#### Record list

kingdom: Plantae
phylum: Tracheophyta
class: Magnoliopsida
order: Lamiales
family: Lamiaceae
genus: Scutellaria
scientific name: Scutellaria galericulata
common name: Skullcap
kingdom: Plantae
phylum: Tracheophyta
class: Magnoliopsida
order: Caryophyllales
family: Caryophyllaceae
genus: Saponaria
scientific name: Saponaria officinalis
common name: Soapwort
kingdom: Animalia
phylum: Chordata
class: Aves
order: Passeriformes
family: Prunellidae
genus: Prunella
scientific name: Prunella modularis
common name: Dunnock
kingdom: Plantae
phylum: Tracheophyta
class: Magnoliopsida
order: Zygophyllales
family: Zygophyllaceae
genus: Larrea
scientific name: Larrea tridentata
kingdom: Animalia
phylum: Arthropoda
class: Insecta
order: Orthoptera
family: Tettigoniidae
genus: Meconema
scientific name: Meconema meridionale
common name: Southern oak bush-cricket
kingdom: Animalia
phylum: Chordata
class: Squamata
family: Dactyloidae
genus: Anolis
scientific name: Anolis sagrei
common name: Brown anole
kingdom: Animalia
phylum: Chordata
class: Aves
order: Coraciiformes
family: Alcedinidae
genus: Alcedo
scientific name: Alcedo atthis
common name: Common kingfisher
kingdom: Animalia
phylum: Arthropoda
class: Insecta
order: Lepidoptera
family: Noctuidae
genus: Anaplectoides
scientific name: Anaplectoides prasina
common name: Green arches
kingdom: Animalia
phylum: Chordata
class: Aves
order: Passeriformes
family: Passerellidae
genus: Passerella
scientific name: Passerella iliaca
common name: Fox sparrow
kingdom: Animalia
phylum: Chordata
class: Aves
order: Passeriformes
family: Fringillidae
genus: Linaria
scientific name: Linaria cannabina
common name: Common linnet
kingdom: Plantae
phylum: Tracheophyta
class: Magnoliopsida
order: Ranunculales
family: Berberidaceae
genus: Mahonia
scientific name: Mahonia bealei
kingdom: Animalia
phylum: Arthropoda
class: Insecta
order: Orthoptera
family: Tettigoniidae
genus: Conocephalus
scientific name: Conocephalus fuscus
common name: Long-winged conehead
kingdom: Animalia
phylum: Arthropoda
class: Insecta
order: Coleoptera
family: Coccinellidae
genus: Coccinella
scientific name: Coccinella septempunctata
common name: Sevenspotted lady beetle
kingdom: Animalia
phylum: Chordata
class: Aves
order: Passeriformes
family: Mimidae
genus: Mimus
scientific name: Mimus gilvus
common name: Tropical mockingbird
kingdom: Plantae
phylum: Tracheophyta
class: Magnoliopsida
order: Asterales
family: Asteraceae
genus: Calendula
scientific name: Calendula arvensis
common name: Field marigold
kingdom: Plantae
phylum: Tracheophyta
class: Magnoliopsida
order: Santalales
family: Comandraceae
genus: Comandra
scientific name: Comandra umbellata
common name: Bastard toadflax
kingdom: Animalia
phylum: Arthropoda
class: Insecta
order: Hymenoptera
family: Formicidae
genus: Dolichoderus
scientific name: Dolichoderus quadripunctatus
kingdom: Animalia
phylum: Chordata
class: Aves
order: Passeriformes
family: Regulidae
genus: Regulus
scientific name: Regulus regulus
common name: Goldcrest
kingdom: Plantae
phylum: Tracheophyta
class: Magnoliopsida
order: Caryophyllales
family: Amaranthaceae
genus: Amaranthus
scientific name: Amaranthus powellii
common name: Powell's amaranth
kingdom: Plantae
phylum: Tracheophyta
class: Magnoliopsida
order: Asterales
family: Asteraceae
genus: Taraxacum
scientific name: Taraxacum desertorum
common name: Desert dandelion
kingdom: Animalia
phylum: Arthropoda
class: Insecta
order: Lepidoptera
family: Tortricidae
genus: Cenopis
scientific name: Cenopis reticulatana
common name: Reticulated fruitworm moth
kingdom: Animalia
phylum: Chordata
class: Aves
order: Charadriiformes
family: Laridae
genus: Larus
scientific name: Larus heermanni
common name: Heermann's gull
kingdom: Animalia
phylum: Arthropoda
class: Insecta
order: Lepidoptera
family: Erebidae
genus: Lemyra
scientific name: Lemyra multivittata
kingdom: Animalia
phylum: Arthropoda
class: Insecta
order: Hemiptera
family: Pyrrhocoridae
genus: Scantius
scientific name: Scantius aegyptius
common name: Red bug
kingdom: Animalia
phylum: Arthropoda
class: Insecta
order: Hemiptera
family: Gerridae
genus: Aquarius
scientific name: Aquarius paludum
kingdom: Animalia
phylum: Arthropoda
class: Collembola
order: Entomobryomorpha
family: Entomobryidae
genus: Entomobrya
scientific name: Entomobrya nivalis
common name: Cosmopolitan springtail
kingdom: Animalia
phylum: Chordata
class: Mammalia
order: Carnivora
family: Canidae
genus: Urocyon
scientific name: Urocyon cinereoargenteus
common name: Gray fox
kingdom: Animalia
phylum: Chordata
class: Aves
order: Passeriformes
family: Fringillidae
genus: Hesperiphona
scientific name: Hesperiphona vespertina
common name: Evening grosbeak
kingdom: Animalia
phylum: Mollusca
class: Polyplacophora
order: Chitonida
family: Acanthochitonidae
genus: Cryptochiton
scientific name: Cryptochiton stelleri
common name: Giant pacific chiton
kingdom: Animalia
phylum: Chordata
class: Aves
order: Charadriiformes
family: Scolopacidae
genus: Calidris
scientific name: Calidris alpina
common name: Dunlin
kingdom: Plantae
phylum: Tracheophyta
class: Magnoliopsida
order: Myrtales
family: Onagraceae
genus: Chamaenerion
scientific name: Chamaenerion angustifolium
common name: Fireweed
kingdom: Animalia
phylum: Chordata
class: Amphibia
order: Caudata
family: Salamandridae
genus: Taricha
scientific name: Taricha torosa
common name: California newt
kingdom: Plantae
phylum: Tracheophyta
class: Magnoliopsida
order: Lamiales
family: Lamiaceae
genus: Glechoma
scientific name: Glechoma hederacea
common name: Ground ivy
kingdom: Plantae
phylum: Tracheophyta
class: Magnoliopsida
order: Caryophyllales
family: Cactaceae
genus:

########

▶ _Aim_: Render every line of the material above as a Markdown table with two columns, Row and Line, numbering the rows in order and leaving out any blank lines.

▶ _Exercise answer_:
| Row | Line |
|---|---|
| 1 | kingdom: Plantae |
| 2 | phylum: Tracheophyta |
| 3 | class: Magnoliopsida |
| 4 | order: Lamiales |
| 5 | family: Lamiaceae |
| 6 | genus: Scutellaria |
| 7 | scientific name: Scutellaria galericulata |
| 8 | common name: Skullcap |
| 9 | kingdom: Plantae |
| 10 | phylum: Tracheophyta |
| 11 | class: Magnoliopsida |
| 12 | order: Caryophyllales |
| 13 | family: Caryophyllaceae |
| 14 | genus: Saponaria |
| 15 | scientific name: Saponaria officinalis |
| 16 | common name: Soapwort |
| 17 | kingdom: Animalia |
| 18 | phylum: Chordata |
| 19 | class: Aves |
| 20 | order: Passeriformes |
| 21 | family: Prunellidae |
| 22 | genus: Prunella |
| 23 | scientific name: Prunella modularis |
| 24 | common name: Dunnock |
| 25 | kingdom: Plantae |
| 26 | phylum: Tracheophyta |
| 27 | class: Magnoliopsida |
| 28 | order: Zygophyllales |
| 29 | family: Zygophyllaceae |
| 30 | genus: Larrea |
| 31 | scientific name: Larrea tridentata |
| 32 | kingdom: Animalia |
| 33 | phylum: Arthropoda |
| 34 | class: Insecta |
| 35 | order: Orthoptera |
| 36 | family: Tettigoniidae |
| 37 | genus: Meconema |
| 38 | scientific name: Meconema meridionale |
| 39 | common name: Southern oak bush-cricket |
| 40 | kingdom: Animalia |
| 41 | phylum: Chordata |
| 42 | class: Squamata |
| 43 | family: Dactyloidae |
| 44 | genus: Anolis |
| 45 | scientific name: Anolis sagrei |
| 46 | common name: Brown anole |
| 47 | kingdom: Animalia |
| 48 | phylum: Chordata |
| 49 | class: Aves |
| 50 | order: Coraciiformes |
| 51 | family: Alcedinidae |
| 52 | genus: Alcedo |
| 53 | scientific name: Alcedo atthis |
| 54 | common name: Common kingfisher |
| 55 | kingdom: Animalia |
| 56 | phylum: Arthropoda |
| 57 | class: Insecta |
| 58 | order: Lepidoptera |
| 59 | family: Noctuidae |
| 60 | genus: Anaplectoides |
| 61 | scientific name: Anaplectoides prasina |
| 62 | common name: Green arches |
| 63 | kingdom: Animalia |
| 64 | phylum: Chordata |
| 65 | class: Aves |
| 66 | order: Passeriformes |
| 67 | family: Passerellidae |
| 68 | genus: Passerella |
| 69 | scientific name: Passerella iliaca |
| 70 | common name: Fox sparrow |
| 71 | kingdom: Animalia |
| 72 | phylum: Chordata |
| 73 | class: Aves |
| 74 | order: Passeriformes |
| 75 | family: Fringillidae |
| 76 | genus: Linaria |
| 77 | scientific name: Linaria cannabina |
| 78 | common name: Common linnet |
| 79 | kingdom: Plantae |
| 80 | phylum: Tracheophyta |
| 81 | class: Magnoliopsida |
| 82 | order: Ranunculales |
| 83 | family: Berberidaceae |
| 84 | genus: Mahonia |
| 85 | scientific name: Mahonia bealei |
| 86 | kingdom: Animalia |
| 87 | phylum: Arthropoda |
| 88 | class: Insecta |
| 89 | order: Orthoptera |
| 90 | family: Tettigoniidae |
| 91 | genus: Conocephalus |
| 92 | scientific name: Conocephalus fuscus |
| 93 | common name: Long-winged conehead |
| 94 | kingdom: Animalia |
| 95 | phylum: Arthropoda |
| 96 | class: Insecta |
| 97 | order: Coleoptera |
| 98 | family: Coccinellidae |
| 99 | genus: Coccinella |
| 100 | scientific name: Coccinella septempunctata |
| 101 | common name: Sevenspotted lady beetle |
| 102 | kingdom: Animalia |
| 103 | phylum: Chordata |
| 104 | class: Aves |
| 105 | order: Passeriformes |
| 106 | family: Mimidae |
| 107 | genus: Mimus |
| 108 | scientific name: Mimus gilvus |
| 109 | common name: Tropical mockingbird |
| 110 | kingdom: Plantae |
| 111 | phylum: Tracheophyta |
| 112 | class: Magnoliopsida |
| 113 | order: Asterales |
| 114 | family: Asteraceae |
| 115 | genus: Calendula |
| 116 | scientific name: Calendula arvensis |
| 117 | common name: Field marigold |
| 118 | kingdom: Plantae |
| 119 | phylum: Tracheophyta |
| 120 | class: Magnoliopsida |
| 121 | order: Santalales |
| 122 | family: Comandraceae |
| 123 | genus: Comandra |
| 124 | scientific name: Comandra umbellata |
| 125 | common name: Bastard toadflax |
| 126 | kingdom: Animalia |
| 127 | phylum: Arthropoda |
| 128 | class: Insecta |
| 129 | order: Hymenoptera |
| 130 | family: Formicidae |
| 131 | genus: Dolichoderus |
| 132 | scientific name: Dolichoderus quadripunctatus |
| 133 | kingdom: Animalia |
| 134 | phylum: Chordata |
| 135 | class: Aves |
| 136 | order: Passeriformes |
| 137 | family: Regulidae |
| 138 | genus: Regulus |
| 139 | scientific name: Regulus regulus |
| 140 | common name: Goldcrest |
| 141 | kingdom: Plantae |
| 142 | phylum: Tracheophyta |
| 143 | class: Magnoliopsida |
| 144 | order: Caryophyllales |
| 145 | family: Amaranthaceae |
| 146 | genus: Amaranthus |
| 147 | scientific name: Amaranthus powellii |
| 148 | common name: Powell's amaranth |
| 149 | kingdom: Plantae |
| 150 | phylum: Tracheophyta |
| 151 | class: Magnoliopsida |
| 152 | order: Asterales |
| 153 | family: Asteraceae |
| 154 | genus: Taraxacum |
| 155 | scientific name: Taraxacum desertorum |
| 156 | common name: Desert dandelion |
| 157 | kingdom: Animalia |
| 158 | phylum: Arthropoda |
| 159 | class: Insecta |
| 160 | order: Lepidoptera |
| 161 | family: Tortricidae |
| 162 | genus: Cenopis |
| 163 | scientific name: Cenopis reticulatana |
| 164 | common name: Reticulated fruitworm moth |
| 165 | kingdom: Animalia |
| 166 | phylum: Chordata |
| 167 | class: Aves |
| 168 | order: Charadriiformes |
| 169 | family: Laridae |
| 170 | genus: Larus |
| 171 | scientific name: Larus heermanni |
| 172 | common name: Heermann's gull |
| 173 | kingdom: Animalia |
| 174 | phylum: Arthropoda |
| 175 | class: Insecta |
| 176 | order: Lepidoptera |
| 177 | family: Erebidae |
| 178 | genus: Lemyra |
| 179 | scientific name: Lemyra multivittata |
| 180 | kingdom: Animalia |
| 181 | phylum: Arthropoda |
| 182 | class: Insecta |
| 183 | order: Hemiptera |
| 184 | family: Pyrrhocoridae |
| 185 | genus: Scantius |
| 186 | scientific name: Scantius aegyptius |
| 187 | common name: Red bug |
| 188 | kingdom: Animalia |
| 189 | phylum: Arthropoda |
| 190 | class: Insecta |
| 191 | order: Hemiptera |
| 192 | family: Gerridae |
| 193 | genus: Aquarius |
| 194 | scientific name: Aquarius paludum |
| 195 | kingdom: Animalia |
| 196 | phylum: Arthropoda |
| 197 | class: Collembola |
| 198 | order: Entomobryomorpha |
| 199 | family: Entomobryidae |
| 200 | genus: Entomobrya |
| 201 | scientific name: Entomobrya nivalis |
| 202 | common name: Cosmopolitan springtail |
| 203 | kingdom: Animalia |
| 204 | phylum: Chordata |
| 205 | class: Mammalia |
| 206 | order: Carnivora |
| 207 | family: Canidae |
| 208 | genus: Urocyon |
| 209 | scientific name: Urocyon cinereoargenteus |
| 210 | common name: Gray fox |
| 211 | kingdom: Animalia |
| 212 | phylum: Chordata |
| 213 | class: Aves |
| 214 | order: Passeriformes |
| 215 | family: Fringillidae |
| 216 | genus: Hesperiphona |
| 217 | scientific name: Hesperiphona vespertina |
| 218 | common name: Evening grosbeak |
| 219 | kingdom: Animalia |
| 220 | phylum: Mollusca |
| 221 | class: Polyplacophora |
| 222 | order: Chitonida |
| 223 | family: Acanthochitonidae |
| 224 | genus: Cryptochiton |
| 225 | scientific name: Cryptochiton stelleri |
| 226 | common name: Giant pacific chiton |
| 227 | kingdom: Animalia |
| 228 | phylum: Chordata |
| 229 | class: Aves |
| 230 | order: Charadriiformes |
| 231 | family: Scolopacidae |
| 232 | genus: Calidris |
| 233 | scientific name: Calidris alpina |
| 234 | common name: Dunlin |
| 235 | kingdom: Plantae |
| 236 | phylum: Tracheophyta |
| 237 | class: Magnoliopsida |
| 238 | order: Myrtales |
| 239 | family: Onagraceae |
| 240 | genus: Chamaenerion |
| 241 | scientific name: Chamaenerion angustifolium |
| 242 | common name: Fireweed |
| 243 | kingdom: Animalia |
| 244 | phylum: Chordata |
| 245 | class: Amphibia |
| 246 | order: Caudata |
| 247 | family: Salamandridae |
| 248 | genus: Taricha |
| 249 | scientific name: Taricha torosa |
| 250 | common name: California newt |
| 251 | kingdom: Plantae |
| 252 | phylum: Tracheophyta |
| 253 | class: Magnoliopsida |
| 254 | order: Lamiales |
| 255 | family: Lamiaceae |
| 256 | genus: Glechoma |
| 257 | scientific name: Glechoma hederacea |
| 258 | common name: Ground ivy |
| 259 | kingdom: Plantae |
| 260 | phylum: Tracheophyta |
| 261 | class: Magnoliopsida |
| 262 | order: Caryophyllales |
| 263 | family: Cactaceae |
| 264 | genus: |